### Selected text
┄┄┄┄┄┄
Preeminent Southeast Asia scholar, University of Michigan professor emeritus of sociology and ICWA fellow (Southeast Asia, 1961-1964) Gayl Ness died peacefully at his home on July 4, his family said. He was 95.

He began his ICWA fellowship in newly independent Malaya (present-day Malaysia) studying economic development after having earned a Ph.D. from the University of California, Berkeley. One of his mentors had referred him to ICWA’s director Dick Nolte, Gayl wrote in his book An Ordinary Life in Extraordinary Times.

Nolte “sent me a book by Arthur Drucker to read and comment upon. I read it in a few days and sent a two-page comment… Then Nolte wrote to ask where I would like to go and what I wish to do.”

Gayl soon departed on a two-year fellowship to Malaya, later extended another two years. He wrote dispatches about Malaya’s growing education system, rubber production, rural development and expanding public infrastructure. From his base in Kuala Lumpur, he also reported on population growth, politics and social issues in Indonesia, Vietnam, Cambodia, Thailand, Hong Kong, Taiwan, Sri Lanka and Singapore.

Malaya’s sweeping changes had the potential to destabilize the new country, he said, with its uneasy balance of ethnic Chinese, Malaya and Indian populations.

“Not only in Malaya, but in all of Southeast Asia, all real attempts to get at the roots of poverty and to transform the old societies into new, dynamic ones, will carry the potential of communal conflict,” he wrote in 1961. “To keep such conflict from being destructive, to make it a stimulant for national growth rather than a haunting spector of violence and chaos, it is necessary that the leadership and the development programs of the new nations be rational and just, especially where the Chinese are concerned.”

Gayle’s wife Jeannine accompanied him and supported his research. His third son Yan was born on the fellowship in Kuala Lumpur.
┄┄┄┄┄┄
### Data section
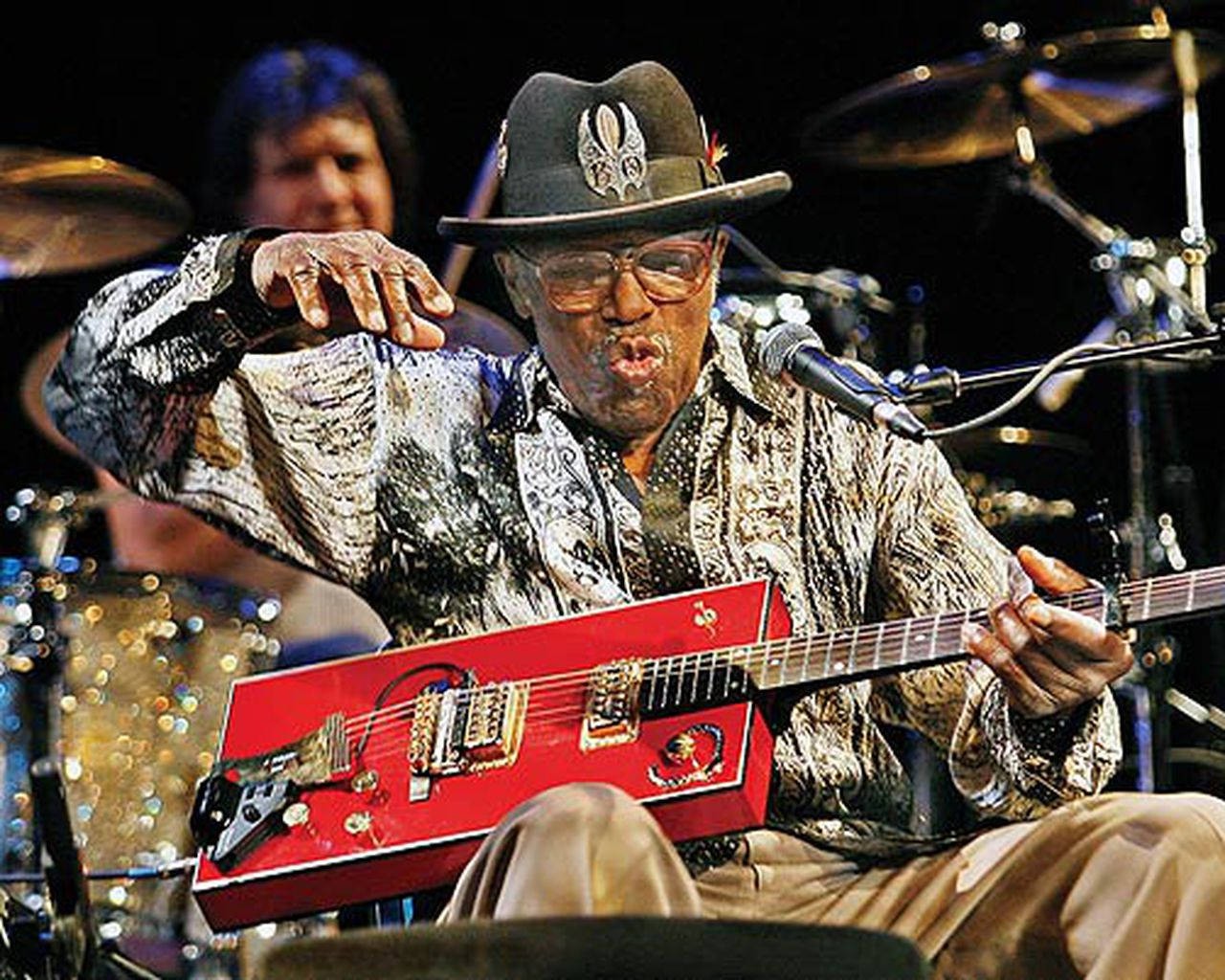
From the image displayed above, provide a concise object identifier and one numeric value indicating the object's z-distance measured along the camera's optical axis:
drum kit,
┄┄┄┄┄┄
### Activity list
1 > Answer these questions using the obituary, one line each:
(a) Which university awarded him his Ph.D.?
(b) From which city did he report on the wider region?
(c) What was the name of the son born during the fellowship?
2 > Carry on the obituary of Gayl Ness from the point where the text ends.

### Written answers
1 >
(a) The University of California, Berkeley
(b) Kuala Lumpur
(c) Yan

2 >
On a visit to Saigon in 1964 to observe the implementation of a Malaya-inspired development plan, Gayl cautioned against expecting too much. “If the central government proves incapable of mobilizing at the top and of controlling its lower administrative ranks even for this rather limited program; it is unlikely that it will ever be capable of mobilizing sufficiently to defeat a foe of the calibre of the Viet Cong.”

By the time he completed his fellowship, Gayl had written a book-length manuscript about his experience, Bureaucracy and Rural Development in Malaysia. Berkeley published it in 1967.

On his return to the United States, he joined the University of Michigan’s sociology department, where he remained throughout his career focusing his research on the relationship between global population growth, economic development and environmental change. (More in his obituary in the Michigan University Record.)

He wrote seven books and consulted with the United Nations Economic and Social Commission for Asia and the Pacific to improve population and development programs. He spent 10 years helping assess nominees for the United Nations Population Award. And he traveled to Southeast Asia almost every year until the age of 90.

“Exuberance and passion for life is what he shared with everybody, and lived by example,” Yan Ness said of his father, adding that he loved ICWA. “He said ‘they gave me some money and said go discover something about the world.’ There weren’t many days between the times he thanked the institute for what it gave him.”

Gayl remained a stalwart supporter of the institute and generously left ICWA a portion of his estate.

He was born in Los Angeles in 1929. He served in the US Army during the Korean War, stationed in France, where he met and married his first wife, Jeannine. She died in 2004.

He is survived by his second wife, Kathleen Bohn-Ness (nee Sheridan); four children: Marc Ness, Eric Ness (Sue Ness), Yan Ness (Judith Spaly-Ness), and Shanta Layton; six grandchildren; as well as Kathleen’s four children, seven grandchildren and three great-grandchildren.

 

Top photo: Malaysian street scene 1963 (Don Christie, Wikimedia Commons)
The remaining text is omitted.